I’m Not That Girl
Growing up in the Midwest (the actual Midwest, not the Midwest that people from Ohio and Minnesotta claim is Midwest) it would surprise you to know that by the time I went to college, I’d had a fair amount of exposure to The Theat-ah thanks in no small part to my “aunts” (who aren’t really but that’s a topic for another blog) who made sure I saw every touring show that rolled 18 wheels into the downtown of where I lived.
I was always “chorus” or “ensemble” in the high-school plays and still my aunts would come to every show and meet me afterward to tell my friends and I how much they enjoyed it, often dragging their boyfriends in tow. My mom worded the evening shift in a hospital during this time and was more miss that hit in her attendance. I told myself that it didn’t matter- my aunts more than made up for the her absence. Which was mostly true.
I went to college about 45 minutes away from home and during one of my visits, I read in the paper that Les Miserables was going to be in town and I begged (no doubt an exaggeration here) for my mom to take me. She launched in with all the reasons why she didn’t want to go starting with cost (which was valid) and ending with just not having any interest in seeing it. Fast forward to summer and we’re standing in the kitchen when she mentions having seen Les Miz a few weeks earlier and how much she loooooovvvvveeedddd it. I don’t remember word for word what I said but remember feeling hurt over the whole thing. Several more years after that, when I brought the incident up to here in a context having to do with how abandoned I sometimes felt, she had sudden and complete amnesia. The kind of memory loss designed to make her feel better about an event about which she felt the twinges of guilt.
Yesterday was My mom’s birthday and I drove her from the OC to Hollywood to see Wicked at the Pantages on Hollywood Boulevard. I bought the tickets from a broker paying twice the face value for orchestra tickets- so worth it- she really enjoyed the show and deadpanned that she liked it “much better than Cats” and wanted to see it “again and again” (70’s SNL reference for any Gen Y’s reading this). After, we had dinner at a little restaurant that my mom went to during her stress-filled time in LA when my uncle was hospitalized for 2 weeks getting a valve replacement and a pacemaker. We didn’t know it at the time but click here to see pictures of where we ate: http://www.homelosfeliz.com/I’m only in California for two more days. It’s been a a great visit but I’m looking forward to the next leg of my trip Christmas Day to see the aunt who took me to see A Chorus Line when I was 12. Special note to her: Wicked plays at the Music Hall in 2008!
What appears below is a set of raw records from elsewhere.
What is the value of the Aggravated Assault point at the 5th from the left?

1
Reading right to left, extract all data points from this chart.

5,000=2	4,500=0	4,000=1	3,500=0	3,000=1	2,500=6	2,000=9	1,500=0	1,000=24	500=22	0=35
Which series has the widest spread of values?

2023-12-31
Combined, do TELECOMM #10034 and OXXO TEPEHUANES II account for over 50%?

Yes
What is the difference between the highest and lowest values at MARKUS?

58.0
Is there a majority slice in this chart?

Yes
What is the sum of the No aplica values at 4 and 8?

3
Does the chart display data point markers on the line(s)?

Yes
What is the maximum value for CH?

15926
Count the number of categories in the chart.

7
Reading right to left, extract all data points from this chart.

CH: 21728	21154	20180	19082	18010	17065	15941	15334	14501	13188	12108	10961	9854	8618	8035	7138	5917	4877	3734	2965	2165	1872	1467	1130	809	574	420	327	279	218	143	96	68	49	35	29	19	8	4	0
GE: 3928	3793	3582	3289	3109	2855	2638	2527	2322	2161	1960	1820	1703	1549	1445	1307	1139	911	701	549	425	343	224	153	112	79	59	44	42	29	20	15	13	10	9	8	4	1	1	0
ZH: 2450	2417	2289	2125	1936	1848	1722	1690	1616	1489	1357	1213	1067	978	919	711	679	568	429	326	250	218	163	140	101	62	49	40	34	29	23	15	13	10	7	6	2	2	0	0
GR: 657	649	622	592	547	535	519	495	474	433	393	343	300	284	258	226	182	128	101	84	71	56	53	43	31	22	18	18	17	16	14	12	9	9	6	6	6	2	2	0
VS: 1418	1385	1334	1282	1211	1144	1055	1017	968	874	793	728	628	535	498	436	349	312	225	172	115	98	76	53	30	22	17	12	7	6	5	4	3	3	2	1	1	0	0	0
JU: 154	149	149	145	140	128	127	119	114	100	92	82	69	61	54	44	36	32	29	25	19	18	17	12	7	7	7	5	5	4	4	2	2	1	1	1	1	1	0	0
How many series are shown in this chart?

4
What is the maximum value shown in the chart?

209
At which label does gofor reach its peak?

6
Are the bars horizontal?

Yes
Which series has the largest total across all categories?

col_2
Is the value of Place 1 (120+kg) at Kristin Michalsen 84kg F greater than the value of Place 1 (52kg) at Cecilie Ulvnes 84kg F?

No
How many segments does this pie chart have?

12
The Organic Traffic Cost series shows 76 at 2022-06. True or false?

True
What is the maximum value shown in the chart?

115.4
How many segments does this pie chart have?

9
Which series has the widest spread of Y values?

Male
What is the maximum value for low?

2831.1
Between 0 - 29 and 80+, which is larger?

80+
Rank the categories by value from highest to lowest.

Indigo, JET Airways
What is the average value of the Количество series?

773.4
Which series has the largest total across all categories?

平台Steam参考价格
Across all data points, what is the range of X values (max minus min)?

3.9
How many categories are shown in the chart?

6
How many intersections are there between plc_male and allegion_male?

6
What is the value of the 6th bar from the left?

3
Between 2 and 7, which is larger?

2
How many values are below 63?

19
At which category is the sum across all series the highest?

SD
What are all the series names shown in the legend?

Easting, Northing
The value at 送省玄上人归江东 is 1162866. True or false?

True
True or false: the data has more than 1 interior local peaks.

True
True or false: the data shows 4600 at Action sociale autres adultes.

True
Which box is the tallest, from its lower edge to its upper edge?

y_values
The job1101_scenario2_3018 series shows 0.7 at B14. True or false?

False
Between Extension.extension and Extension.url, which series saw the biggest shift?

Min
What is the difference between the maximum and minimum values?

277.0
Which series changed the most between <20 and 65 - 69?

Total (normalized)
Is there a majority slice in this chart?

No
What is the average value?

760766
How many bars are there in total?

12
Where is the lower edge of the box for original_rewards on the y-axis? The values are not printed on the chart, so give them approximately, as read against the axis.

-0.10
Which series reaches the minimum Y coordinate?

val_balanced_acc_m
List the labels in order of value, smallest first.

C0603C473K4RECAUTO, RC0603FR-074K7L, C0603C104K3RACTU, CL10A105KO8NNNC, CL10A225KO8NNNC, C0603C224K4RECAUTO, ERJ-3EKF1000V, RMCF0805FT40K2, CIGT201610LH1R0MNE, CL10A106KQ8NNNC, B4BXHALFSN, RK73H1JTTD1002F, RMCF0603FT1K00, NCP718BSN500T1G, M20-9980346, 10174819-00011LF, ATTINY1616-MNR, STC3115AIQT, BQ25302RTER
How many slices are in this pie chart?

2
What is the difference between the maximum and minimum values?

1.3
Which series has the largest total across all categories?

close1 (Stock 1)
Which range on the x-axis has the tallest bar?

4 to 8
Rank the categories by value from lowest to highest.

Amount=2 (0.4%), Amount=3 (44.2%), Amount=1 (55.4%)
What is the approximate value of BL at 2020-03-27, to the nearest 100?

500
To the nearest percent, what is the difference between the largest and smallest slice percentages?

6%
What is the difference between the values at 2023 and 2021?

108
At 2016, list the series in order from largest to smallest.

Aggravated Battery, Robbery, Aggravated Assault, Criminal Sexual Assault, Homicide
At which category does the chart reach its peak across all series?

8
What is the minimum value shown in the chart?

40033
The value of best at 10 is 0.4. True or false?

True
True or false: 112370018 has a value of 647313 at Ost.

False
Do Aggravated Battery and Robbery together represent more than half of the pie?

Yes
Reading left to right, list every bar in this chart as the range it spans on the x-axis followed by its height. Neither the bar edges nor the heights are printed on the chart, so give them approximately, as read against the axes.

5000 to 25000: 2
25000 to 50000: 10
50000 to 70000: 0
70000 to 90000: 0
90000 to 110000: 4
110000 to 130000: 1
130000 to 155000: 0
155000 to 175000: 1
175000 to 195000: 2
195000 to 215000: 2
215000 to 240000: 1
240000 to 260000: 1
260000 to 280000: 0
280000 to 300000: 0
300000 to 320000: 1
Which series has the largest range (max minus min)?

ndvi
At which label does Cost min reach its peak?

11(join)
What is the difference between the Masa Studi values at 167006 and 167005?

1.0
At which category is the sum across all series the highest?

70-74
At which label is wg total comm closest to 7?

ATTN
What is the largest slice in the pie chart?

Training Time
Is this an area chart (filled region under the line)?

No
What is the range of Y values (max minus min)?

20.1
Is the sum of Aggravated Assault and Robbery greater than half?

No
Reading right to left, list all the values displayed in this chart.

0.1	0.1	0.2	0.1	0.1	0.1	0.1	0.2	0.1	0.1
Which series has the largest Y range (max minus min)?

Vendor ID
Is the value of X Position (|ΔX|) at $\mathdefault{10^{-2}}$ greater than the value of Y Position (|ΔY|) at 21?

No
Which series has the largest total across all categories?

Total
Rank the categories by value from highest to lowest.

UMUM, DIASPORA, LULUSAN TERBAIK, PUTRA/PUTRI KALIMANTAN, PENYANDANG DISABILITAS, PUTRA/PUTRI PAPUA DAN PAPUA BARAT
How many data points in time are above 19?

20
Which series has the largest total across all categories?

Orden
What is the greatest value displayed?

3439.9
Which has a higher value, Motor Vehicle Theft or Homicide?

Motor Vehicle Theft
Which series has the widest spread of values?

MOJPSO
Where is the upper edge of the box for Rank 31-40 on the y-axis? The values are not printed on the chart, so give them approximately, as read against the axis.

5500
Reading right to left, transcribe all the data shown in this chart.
Loved Les Miz and Cats… Hope to see wicked… Give me a shout and let me know how Wicked was. I heard it is Fantastic. Hope you have a GREAT Christmas and a Wonderful, Prosperous New Year.
Jonna
Jenn,
I not a Broadway play guy. I’ve seen Cats, Phantom of the Opera, Footloose, and one or two others. Can’t say I enjoyed any of them, but I’d be happy to check out Wicked with you. We just need to stop at a bar first.
Let me know.
Tim
Memrees, allaloneinthemoooonlite…
Sometimes, your uncle and I comment on how we remember the same moments in our past VERY differently.
I NEVER liked Les Mizzzz. NEVER. Saw it once and put it on my noneveragain list. Liked only one song in it. Didn’t like the story when I read the book. Maybe it was some other show? Memreees, like the corners of my mind. Misteewatercolored memrees la la la la la…
I have much to feel guilty about. But I will truly remember this Wicked birthday as my best so far except for that one back in 1969 trying to figure out how to breast feed.
“Growing up in the Midwest (the actual Midwest, not the Midwest that people from Ohio and Minnesota claim is Midwest)”
Where I grew up in Northeast Ohio where we would get 90-100″ of snow each year, we had no illusions that we were “Midwest”. No, we thought we had our own little section of the world called the “north coast”. I actually believe such a place existed until I was 25.